> [Task description]
Set down each record that follows exactly. Drop the images.

> [Data to examine]
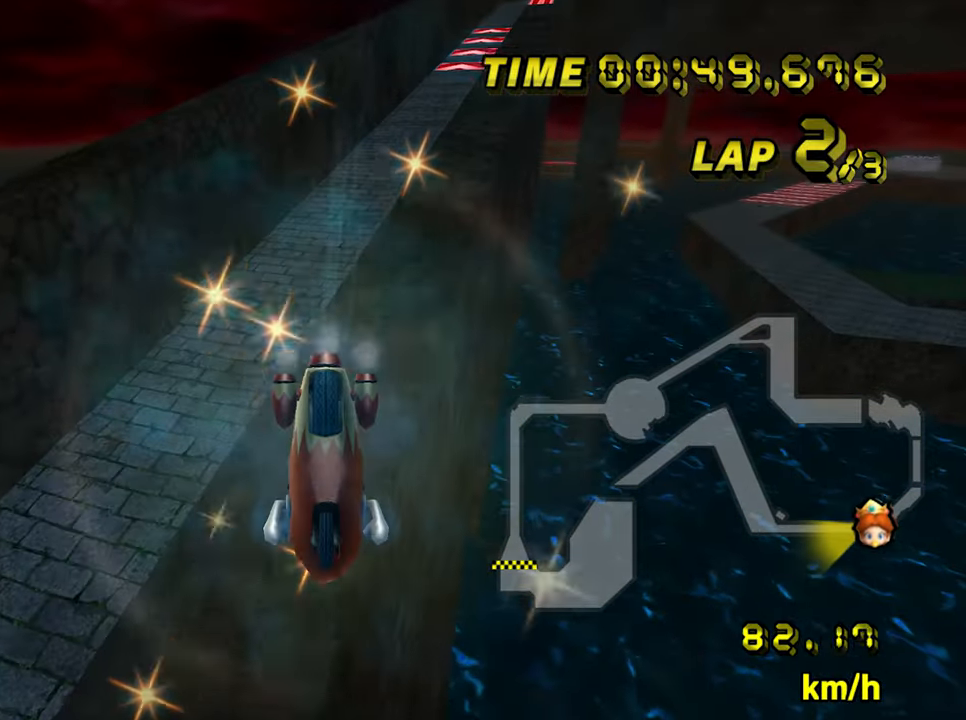
{"dt_ms": 500, "buttons": ["A"], "left_stick": "center", "events": [[183, "left_stick", "right"], [417, "R1", "up"], [433, "left_stick", "center"]]}
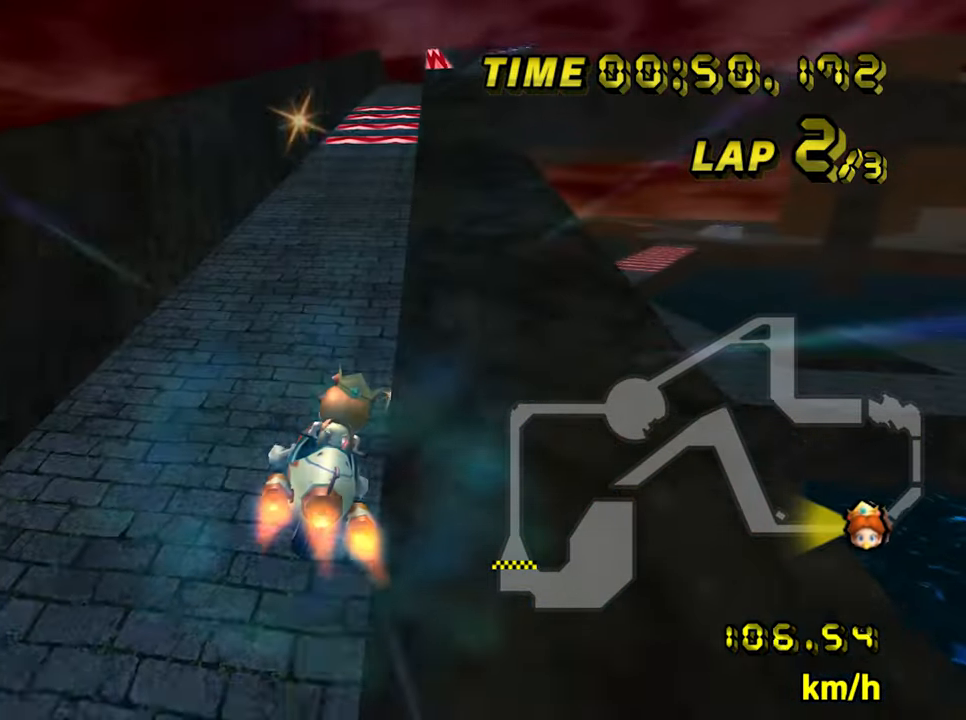
{"dt_ms": 500, "buttons": ["A"], "left_stick": "right", "events": [[433, "left_stick", "right"]]}
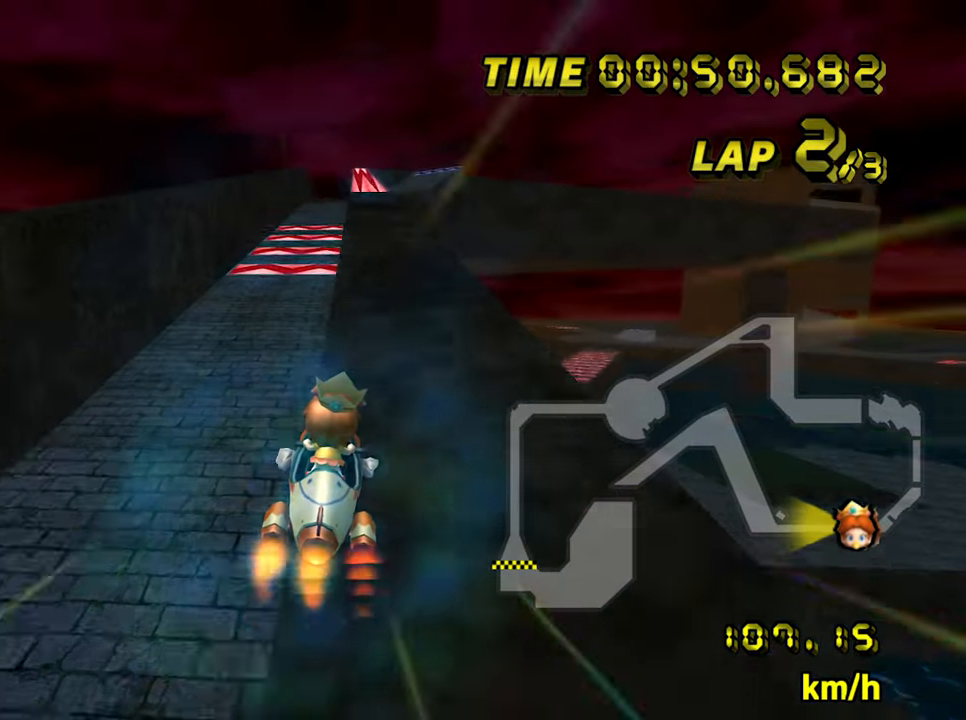
{"dt_ms": 500, "buttons": ["A"], "left_stick": "center", "events": [[17, "left_stick", "center"], [267, "left_stick", "left"], [350, "left_stick", "center"]]}
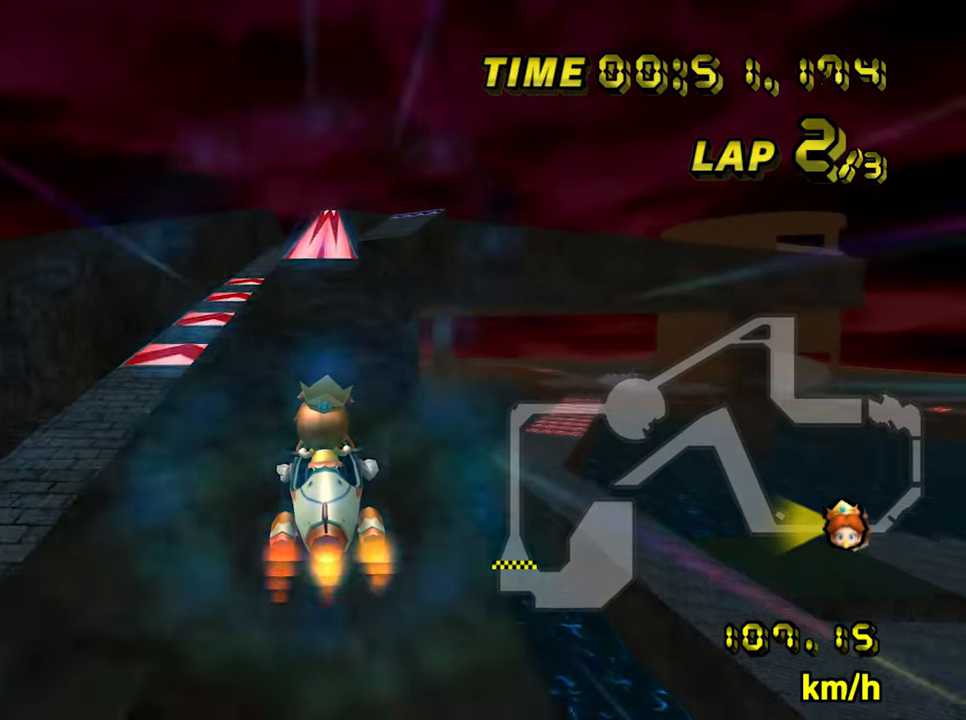
{"dt_ms": 1000, "buttons": ["A"], "left_stick": "center", "events": [[450, "left_stick", "left"], [500, "left_stick", "center"]]}
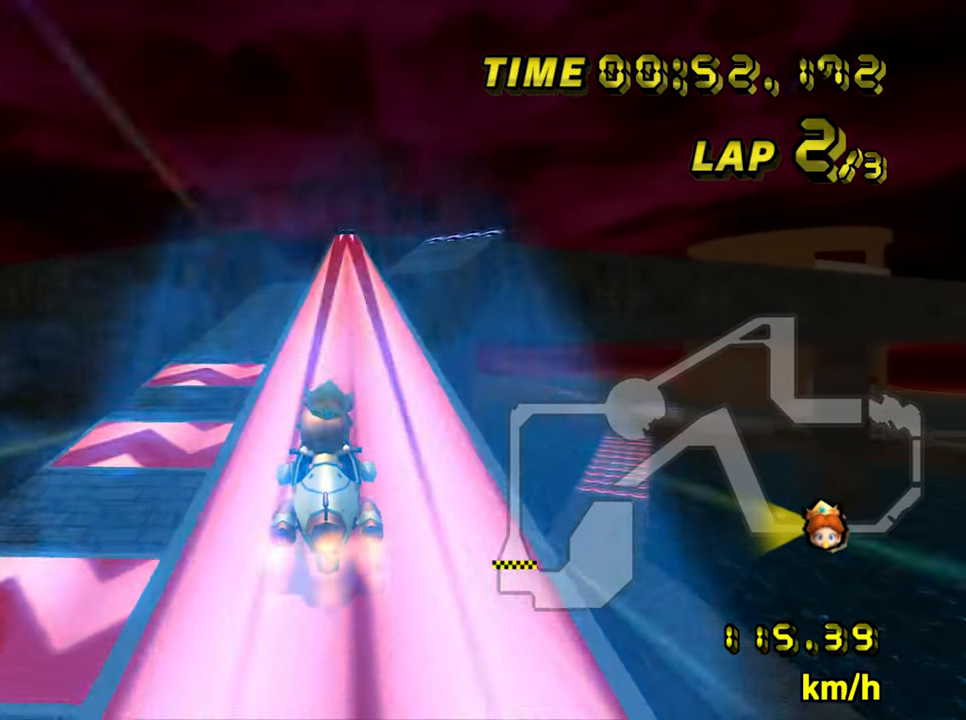
{"dt_ms": 1000, "buttons": ["A", "R1"], "left_stick": "down-right", "events": [[100, "left_stick", "right"], [150, "left_stick", "center"], [733, "R1", "down"], [850, "left_stick", "down-right"]]}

> [Solution]
{"dt_ms": 500, "buttons": ["A"], "left_stick": "center", "events": [[183, "left_stick", "right"], [417, "R1", "up"], [433, "left_stick", "center"]]}
{"dt_ms": 500, "buttons": ["A"], "left_stick": "right", "events": [[433, "left_stick", "right"]]}
{"dt_ms": 500, "buttons": ["A"], "left_stick": "center", "events": [[17, "left_stick", "center"], [267, "left_stick", "left"], [350, "left_stick", "center"]]}
{"dt_ms": 1000, "buttons": ["A"], "left_stick": "center", "events": [[450, "left_stick", "left"], [500, "left_stick", "center"]]}
{"dt_ms": 1000, "buttons": ["A", "R1"], "left_stick": "down-right", "events": [[100, "left_stick", "right"], [150, "left_stick", "center"], [733, "R1", "down"], [850, "left_stick", "down-right"]]}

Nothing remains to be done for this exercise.